- _Written task_:
Rewrite every line of the items below, swapping "Render.com" for "the hosting platform" wherever it appears and keeping everything else the same.
BEGIN
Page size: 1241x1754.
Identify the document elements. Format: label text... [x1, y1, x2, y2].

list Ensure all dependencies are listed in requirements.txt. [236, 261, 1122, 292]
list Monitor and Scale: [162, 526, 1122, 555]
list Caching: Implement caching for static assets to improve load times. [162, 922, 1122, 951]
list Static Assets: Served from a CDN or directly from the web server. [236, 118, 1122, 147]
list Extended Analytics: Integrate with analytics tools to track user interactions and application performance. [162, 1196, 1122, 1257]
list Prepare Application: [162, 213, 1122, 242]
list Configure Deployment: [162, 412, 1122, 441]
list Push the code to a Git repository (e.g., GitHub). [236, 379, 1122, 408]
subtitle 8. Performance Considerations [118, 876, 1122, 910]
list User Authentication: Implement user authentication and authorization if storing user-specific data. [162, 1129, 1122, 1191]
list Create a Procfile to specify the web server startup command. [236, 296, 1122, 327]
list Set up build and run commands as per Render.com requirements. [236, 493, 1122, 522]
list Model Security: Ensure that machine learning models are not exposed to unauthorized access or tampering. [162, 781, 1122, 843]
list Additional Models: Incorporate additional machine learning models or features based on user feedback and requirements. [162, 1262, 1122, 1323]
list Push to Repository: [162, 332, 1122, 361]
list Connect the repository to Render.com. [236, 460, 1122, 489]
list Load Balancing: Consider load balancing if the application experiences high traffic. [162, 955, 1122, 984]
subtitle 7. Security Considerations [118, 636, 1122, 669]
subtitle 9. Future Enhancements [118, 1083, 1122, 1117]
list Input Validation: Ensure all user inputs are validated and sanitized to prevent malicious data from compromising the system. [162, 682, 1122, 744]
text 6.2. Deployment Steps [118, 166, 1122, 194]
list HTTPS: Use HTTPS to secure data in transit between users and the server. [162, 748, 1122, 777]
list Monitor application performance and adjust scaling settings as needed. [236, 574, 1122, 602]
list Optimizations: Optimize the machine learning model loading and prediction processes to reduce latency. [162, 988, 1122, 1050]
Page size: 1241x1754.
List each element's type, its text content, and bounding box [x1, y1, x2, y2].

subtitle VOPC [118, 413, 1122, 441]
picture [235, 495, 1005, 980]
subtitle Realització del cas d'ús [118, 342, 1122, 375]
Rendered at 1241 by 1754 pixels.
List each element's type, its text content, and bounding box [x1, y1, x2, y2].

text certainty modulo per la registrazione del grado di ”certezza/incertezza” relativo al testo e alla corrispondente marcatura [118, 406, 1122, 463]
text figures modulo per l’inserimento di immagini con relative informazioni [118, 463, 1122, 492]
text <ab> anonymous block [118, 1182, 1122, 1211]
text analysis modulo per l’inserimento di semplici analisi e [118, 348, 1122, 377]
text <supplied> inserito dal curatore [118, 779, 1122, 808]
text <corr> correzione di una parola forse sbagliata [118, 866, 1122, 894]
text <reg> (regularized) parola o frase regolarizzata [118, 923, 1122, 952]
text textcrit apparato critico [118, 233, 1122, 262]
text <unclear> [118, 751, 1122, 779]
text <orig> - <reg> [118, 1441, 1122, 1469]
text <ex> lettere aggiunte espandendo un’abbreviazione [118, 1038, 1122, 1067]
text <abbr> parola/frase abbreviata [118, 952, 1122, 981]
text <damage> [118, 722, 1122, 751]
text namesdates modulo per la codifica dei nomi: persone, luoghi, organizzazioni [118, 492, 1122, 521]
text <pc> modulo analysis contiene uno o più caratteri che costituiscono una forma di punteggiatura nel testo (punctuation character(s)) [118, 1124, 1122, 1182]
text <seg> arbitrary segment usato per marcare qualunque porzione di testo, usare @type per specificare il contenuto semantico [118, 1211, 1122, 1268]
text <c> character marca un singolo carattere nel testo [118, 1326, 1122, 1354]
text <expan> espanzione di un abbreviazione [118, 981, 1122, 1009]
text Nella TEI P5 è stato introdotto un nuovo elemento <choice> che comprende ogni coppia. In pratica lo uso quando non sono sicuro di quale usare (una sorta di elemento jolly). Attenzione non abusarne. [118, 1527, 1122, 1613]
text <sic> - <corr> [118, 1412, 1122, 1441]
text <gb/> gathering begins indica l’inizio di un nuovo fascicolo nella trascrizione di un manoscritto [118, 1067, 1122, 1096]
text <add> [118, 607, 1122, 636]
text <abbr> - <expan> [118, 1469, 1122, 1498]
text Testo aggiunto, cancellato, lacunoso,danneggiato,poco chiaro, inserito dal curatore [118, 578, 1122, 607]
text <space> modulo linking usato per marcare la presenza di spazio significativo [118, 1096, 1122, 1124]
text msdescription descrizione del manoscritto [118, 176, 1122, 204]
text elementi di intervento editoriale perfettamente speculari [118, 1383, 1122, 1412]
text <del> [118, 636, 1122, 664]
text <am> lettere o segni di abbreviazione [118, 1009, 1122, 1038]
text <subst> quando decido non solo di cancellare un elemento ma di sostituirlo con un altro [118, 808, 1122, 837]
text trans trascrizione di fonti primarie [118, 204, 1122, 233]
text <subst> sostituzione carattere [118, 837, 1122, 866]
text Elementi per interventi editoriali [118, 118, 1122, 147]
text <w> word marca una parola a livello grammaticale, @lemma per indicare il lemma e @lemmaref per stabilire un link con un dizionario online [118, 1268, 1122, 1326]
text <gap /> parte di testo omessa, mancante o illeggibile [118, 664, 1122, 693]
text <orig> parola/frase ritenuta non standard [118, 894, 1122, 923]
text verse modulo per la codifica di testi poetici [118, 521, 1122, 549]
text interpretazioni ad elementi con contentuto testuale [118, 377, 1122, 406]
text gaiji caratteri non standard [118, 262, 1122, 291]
END
- _Task solution_:
Page size: 1241x1754.
Identify the document elements. Format: label text... [x1, y1, x2, y2].

list Ensure all dependencies are listed in requirements.txt. [236, 261, 1122, 292]
list Monitor and Scale: [162, 526, 1122, 555]
list Caching: Implement caching for static assets to improve load times. [162, 922, 1122, 951]
list Static Assets: Served from a CDN or directly from the web server. [236, 118, 1122, 147]
list Extended Analytics: Integrate with analytics tools to track user interactions and application performance. [162, 1196, 1122, 1257]
list Prepare Application: [162, 213, 1122, 242]
list Configure Deployment: [162, 412, 1122, 441]
list Push the code to a Git repository (e.g., GitHub). [236, 379, 1122, 408]
subtitle 8. Performance Considerations [118, 876, 1122, 910]
list User Authentication: Implement user authentication and authorization if storing user-specific data. [162, 1129, 1122, 1191]
list Create a Procfile to specify the web server startup command. [236, 296, 1122, 327]
list Set up build and run commands as per the hosting platform requirements. [236, 493, 1122, 522]
list Model Security: Ensure that machine learning models are not exposed to unauthorized access or tampering. [162, 781, 1122, 843]
list Additional Models: Incorporate additional machine learning models or features based on user feedback and requirements. [162, 1262, 1122, 1323]
list Push to Repository: [162, 332, 1122, 361]
list Connect the repository to the hosting platform. [236, 460, 1122, 489]
list Load Balancing: Consider load balancing if the application experiences high traffic. [162, 955, 1122, 984]
subtitle 7. Security Considerations [118, 636, 1122, 669]
subtitle 9. Future Enhancements [118, 1083, 1122, 1117]
list Input Validation: Ensure all user inputs are validated and sanitized to prevent malicious data from compromising the system. [162, 682, 1122, 744]
text 6.2. Deployment Steps [118, 166, 1122, 194]
list HTTPS: Use HTTPS to secure data in transit between users and the server. [162, 748, 1122, 777]
list Monitor application performance and adjust scaling settings as needed. [236, 574, 1122, 602]
list Optimizations: Optimize the machine learning model loading and prediction processes to reduce latency. [162, 988, 1122, 1050]
Page size: 1241x1754.
List each element's type, its text content, and bounding box [x1, y1, x2, y2].

subtitle VOPC [118, 413, 1122, 441]
picture [235, 495, 1005, 980]
subtitle Realització del cas d'ús [118, 342, 1122, 375]
Rendered at 1241 by 1754 pixels.
List each element's type, its text content, and bounding box [x1, y1, x2, y2].

text certainty modulo per la registrazione del grado di ”certezza/incertezza” relativo al testo e alla corrispondente marcatura [118, 406, 1122, 463]
text figures modulo per l’inserimento di immagini con relative informazioni [118, 463, 1122, 492]
text <ab> anonymous block [118, 1182, 1122, 1211]
text analysis modulo per l’inserimento di semplici analisi e [118, 348, 1122, 377]
text <supplied> inserito dal curatore [118, 779, 1122, 808]
text <corr> correzione di una parola forse sbagliata [118, 866, 1122, 894]
text <reg> (regularized) parola o frase regolarizzata [118, 923, 1122, 952]
text textcrit apparato critico [118, 233, 1122, 262]
text <unclear> [118, 751, 1122, 779]
text <orig> - <reg> [118, 1441, 1122, 1469]
text <ex> lettere aggiunte espandendo un’abbreviazione [118, 1038, 1122, 1067]
text <abbr> parola/frase abbreviata [118, 952, 1122, 981]
text <damage> [118, 722, 1122, 751]
text namesdates modulo per la codifica dei nomi: persone, luoghi, organizzazioni [118, 492, 1122, 521]
text <pc> modulo analysis contiene uno o più caratteri che costituiscono una forma di punteggiatura nel testo (punctuation character(s)) [118, 1124, 1122, 1182]
text <seg> arbitrary segment usato per marcare qualunque porzione di testo, usare @type per specificare il contenuto semantico [118, 1211, 1122, 1268]
text <c> character marca un singolo carattere nel testo [118, 1326, 1122, 1354]
text <expan> espanzione di un abbreviazione [118, 981, 1122, 1009]
text Nella TEI P5 è stato introdotto un nuovo elemento <choice> che comprende ogni coppia. In pratica lo uso quando non sono sicuro di quale usare (una sorta di elemento jolly). Attenzione non abusarne. [118, 1527, 1122, 1613]
text <sic> - <corr> [118, 1412, 1122, 1441]
text <gb/> gathering begins indica l’inizio di un nuovo fascicolo nella trascrizione di un manoscritto [118, 1067, 1122, 1096]
text <add> [118, 607, 1122, 636]
text <abbr> - <expan> [118, 1469, 1122, 1498]
text Testo aggiunto, cancellato, lacunoso,danneggiato,poco chiaro, inserito dal curatore [118, 578, 1122, 607]
text <space> modulo linking usato per marcare la presenza di spazio significativo [118, 1096, 1122, 1124]
text msdescription descrizione del manoscritto [118, 176, 1122, 204]
text elementi di intervento editoriale perfettamente speculari [118, 1383, 1122, 1412]
text <del> [118, 636, 1122, 664]
text <am> lettere o segni di abbreviazione [118, 1009, 1122, 1038]
text <subst> quando decido non solo di cancellare un elemento ma di sostituirlo con un altro [118, 808, 1122, 837]
text trans trascrizione di fonti primarie [118, 204, 1122, 233]
text <subst> sostituzione carattere [118, 837, 1122, 866]
text Elementi per interventi editoriali [118, 118, 1122, 147]
text <w> word marca una parola a livello grammaticale, @lemma per indicare il lemma e @lemmaref per stabilire un link con un dizionario online [118, 1268, 1122, 1326]
text <gap /> parte di testo omessa, mancante o illeggibile [118, 664, 1122, 693]
text <orig> parola/frase ritenuta non standard [118, 894, 1122, 923]
text verse modulo per la codifica di testi poetici [118, 521, 1122, 549]
text interpretazioni ad elementi con contentuto testuale [118, 377, 1122, 406]
text gaiji caratteri non standard [118, 262, 1122, 291]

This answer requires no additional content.